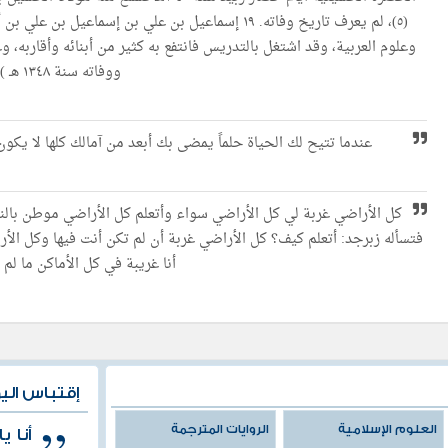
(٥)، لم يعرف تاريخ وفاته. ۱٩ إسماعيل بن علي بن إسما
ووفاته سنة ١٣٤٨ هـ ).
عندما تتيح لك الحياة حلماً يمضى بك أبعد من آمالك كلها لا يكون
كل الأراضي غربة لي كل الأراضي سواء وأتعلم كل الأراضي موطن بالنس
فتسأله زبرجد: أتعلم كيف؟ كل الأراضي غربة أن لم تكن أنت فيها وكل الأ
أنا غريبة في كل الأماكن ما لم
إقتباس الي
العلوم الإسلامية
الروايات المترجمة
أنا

**WHAT TO PRODUCE:** From the listing above, print every entry precisely and drop the pictures.

**EXERCISE SOLUTION:**
(٥)، لم يعرف تاريخ وفاته. ۱٩ إسماعيل بن علي بن إسما
ووفاته سنة ١٣٤٨ هـ ).
عندما تتيح لك الحياة حلماً يمضى بك أبعد من آمالك كلها لا يكون
كل الأراضي غربة لي كل الأراضي سواء وأتعلم كل الأراضي موطن بالنس
فتسأله زبرجد: أتعلم كيف؟ كل الأراضي غربة أن لم تكن أنت فيها وكل الأ
أنا غريبة في كل الأماكن ما لم
إقتباس الي
العلوم الإسلامية
الروايات المترجمة
أنا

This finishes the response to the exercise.